Bash gets shellshocked [LWN.net]

Bash gets shellshocked

Posted Oct 2, 2014 11:54 UTC (Thu) by Siosm (subscriber, #86882)
Parent article: Bash gets shellshocked

Let's not forget that critical bugs were found in dash too: http://blog.cmpxchg8b.com/2013/08/security-debianisms.html

to post comments

Bash gets shellshocked

Posted Oct 3, 2014 9:39 UTC (Fri) by cortana (subscriber, #24596) [Link] (1 responses)

That's not a hole in dash, it's a hole in anything that calls another program without cleaning its environment. In the example given, VMWare's vmware-mount utility, which is setuid, does not clean PATH before executing lsb_release.

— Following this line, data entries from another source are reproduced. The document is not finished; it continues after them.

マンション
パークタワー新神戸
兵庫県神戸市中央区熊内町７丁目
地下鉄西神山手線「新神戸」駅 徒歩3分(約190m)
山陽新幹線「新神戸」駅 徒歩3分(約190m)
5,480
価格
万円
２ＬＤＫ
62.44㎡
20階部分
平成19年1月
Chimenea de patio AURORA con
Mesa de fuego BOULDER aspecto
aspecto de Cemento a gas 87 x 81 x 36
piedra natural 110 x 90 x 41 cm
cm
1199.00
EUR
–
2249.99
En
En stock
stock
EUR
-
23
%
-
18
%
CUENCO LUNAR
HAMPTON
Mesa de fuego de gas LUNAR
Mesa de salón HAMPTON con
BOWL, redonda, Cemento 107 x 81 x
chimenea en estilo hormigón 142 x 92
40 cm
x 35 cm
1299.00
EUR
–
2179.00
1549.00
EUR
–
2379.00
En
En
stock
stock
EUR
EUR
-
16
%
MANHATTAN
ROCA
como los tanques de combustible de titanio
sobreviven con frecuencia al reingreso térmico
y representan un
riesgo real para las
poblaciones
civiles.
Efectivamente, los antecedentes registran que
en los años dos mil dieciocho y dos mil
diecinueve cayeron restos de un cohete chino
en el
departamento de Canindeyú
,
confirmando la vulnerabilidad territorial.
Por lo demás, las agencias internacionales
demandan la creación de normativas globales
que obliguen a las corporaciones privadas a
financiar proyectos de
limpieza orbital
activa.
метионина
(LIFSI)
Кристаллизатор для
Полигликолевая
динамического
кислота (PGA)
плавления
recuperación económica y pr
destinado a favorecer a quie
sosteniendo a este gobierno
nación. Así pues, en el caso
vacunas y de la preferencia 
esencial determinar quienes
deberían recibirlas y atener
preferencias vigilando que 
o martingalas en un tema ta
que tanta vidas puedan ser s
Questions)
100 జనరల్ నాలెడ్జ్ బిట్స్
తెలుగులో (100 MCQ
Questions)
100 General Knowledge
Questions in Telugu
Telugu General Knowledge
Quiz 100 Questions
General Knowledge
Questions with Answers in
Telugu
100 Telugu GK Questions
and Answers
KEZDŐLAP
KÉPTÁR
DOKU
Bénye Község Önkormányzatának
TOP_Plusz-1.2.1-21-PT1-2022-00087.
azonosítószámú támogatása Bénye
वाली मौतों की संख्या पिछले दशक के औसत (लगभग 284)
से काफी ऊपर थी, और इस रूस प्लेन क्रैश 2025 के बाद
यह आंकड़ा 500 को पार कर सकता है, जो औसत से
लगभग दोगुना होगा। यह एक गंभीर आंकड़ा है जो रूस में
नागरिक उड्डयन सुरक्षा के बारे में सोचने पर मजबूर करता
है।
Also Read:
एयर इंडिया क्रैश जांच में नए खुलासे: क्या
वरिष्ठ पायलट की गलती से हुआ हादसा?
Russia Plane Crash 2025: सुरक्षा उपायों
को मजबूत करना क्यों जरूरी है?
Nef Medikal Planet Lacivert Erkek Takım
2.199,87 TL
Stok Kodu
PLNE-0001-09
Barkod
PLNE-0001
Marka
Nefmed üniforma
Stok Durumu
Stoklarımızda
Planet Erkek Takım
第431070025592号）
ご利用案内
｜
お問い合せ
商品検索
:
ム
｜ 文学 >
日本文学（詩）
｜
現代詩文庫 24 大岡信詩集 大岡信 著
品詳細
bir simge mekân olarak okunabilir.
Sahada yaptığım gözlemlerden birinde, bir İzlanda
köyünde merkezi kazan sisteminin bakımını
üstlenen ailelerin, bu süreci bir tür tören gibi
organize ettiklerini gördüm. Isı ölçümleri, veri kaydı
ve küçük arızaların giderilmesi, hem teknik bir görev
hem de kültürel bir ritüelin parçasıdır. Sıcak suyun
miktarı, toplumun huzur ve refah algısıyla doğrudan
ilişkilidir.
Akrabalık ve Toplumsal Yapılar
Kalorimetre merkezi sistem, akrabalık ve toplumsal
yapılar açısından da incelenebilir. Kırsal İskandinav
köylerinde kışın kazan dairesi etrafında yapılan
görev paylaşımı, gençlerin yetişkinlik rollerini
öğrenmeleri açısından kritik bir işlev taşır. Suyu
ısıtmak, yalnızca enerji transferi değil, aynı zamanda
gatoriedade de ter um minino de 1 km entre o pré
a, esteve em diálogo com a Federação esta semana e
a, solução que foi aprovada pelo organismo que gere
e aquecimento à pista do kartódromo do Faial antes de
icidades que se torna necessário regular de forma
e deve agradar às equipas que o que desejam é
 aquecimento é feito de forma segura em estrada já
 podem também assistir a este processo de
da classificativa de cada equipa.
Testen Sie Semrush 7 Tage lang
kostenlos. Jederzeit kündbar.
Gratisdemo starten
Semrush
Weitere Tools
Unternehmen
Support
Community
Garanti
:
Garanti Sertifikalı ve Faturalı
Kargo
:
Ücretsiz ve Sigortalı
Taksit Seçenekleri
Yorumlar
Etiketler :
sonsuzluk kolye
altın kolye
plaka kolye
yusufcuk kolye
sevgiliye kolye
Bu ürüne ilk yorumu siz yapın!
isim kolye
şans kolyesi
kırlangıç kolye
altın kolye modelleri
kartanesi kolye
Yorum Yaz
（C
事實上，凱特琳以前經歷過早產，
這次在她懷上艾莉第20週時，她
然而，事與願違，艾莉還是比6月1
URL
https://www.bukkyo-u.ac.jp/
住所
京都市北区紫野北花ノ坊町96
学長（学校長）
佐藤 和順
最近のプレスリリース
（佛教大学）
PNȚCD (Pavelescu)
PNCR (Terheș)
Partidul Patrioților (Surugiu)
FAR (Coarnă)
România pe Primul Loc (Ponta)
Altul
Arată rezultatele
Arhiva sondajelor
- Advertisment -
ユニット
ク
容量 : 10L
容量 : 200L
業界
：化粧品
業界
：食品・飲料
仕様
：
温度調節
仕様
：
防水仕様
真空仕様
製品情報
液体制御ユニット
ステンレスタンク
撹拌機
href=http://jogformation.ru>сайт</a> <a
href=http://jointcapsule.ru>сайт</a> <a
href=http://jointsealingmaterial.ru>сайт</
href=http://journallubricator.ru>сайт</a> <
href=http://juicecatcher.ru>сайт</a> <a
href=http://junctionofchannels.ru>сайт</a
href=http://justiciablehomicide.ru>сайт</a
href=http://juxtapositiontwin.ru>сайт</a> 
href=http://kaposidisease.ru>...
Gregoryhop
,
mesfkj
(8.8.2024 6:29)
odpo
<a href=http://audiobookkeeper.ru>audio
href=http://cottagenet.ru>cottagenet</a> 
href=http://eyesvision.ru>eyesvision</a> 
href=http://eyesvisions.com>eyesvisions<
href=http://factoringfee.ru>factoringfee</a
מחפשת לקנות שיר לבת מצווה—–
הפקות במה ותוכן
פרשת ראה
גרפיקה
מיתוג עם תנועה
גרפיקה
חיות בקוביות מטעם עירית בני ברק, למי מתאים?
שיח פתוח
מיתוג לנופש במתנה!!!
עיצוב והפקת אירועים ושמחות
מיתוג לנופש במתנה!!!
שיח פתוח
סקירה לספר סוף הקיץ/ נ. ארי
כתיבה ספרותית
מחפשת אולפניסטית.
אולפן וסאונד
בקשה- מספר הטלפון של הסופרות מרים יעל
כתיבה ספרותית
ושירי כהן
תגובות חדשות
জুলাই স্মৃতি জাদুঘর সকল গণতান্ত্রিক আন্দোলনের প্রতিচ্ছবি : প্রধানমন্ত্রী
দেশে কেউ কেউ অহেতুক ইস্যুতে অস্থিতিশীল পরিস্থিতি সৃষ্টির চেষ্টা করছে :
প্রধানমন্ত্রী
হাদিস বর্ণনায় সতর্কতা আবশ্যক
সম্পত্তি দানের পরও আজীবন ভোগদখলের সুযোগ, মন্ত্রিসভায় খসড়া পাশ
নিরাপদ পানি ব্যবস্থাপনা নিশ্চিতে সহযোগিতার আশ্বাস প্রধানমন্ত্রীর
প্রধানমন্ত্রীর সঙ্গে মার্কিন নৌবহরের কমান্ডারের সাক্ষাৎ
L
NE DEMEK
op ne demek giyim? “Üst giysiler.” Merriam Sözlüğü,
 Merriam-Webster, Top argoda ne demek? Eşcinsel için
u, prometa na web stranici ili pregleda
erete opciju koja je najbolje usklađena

This is inexcusably bad, and makes me wonder what other horrors lurk within that codebase.

Bash gets shellshocked

Posted Oct 3, 2014 9:52 UTC (Fri) by Siosm (subscriber, #86882) [Link]

We can call it a "lack of security feature" if you like, but that won't change the fact that this allowed local root escalation where bash would have not. Whether or not WMware is crapware doesn't really matter here.

I'm definitely not pro-bash, nor anti-dash, but switching shells because one vulnerability was found is "fear driven security".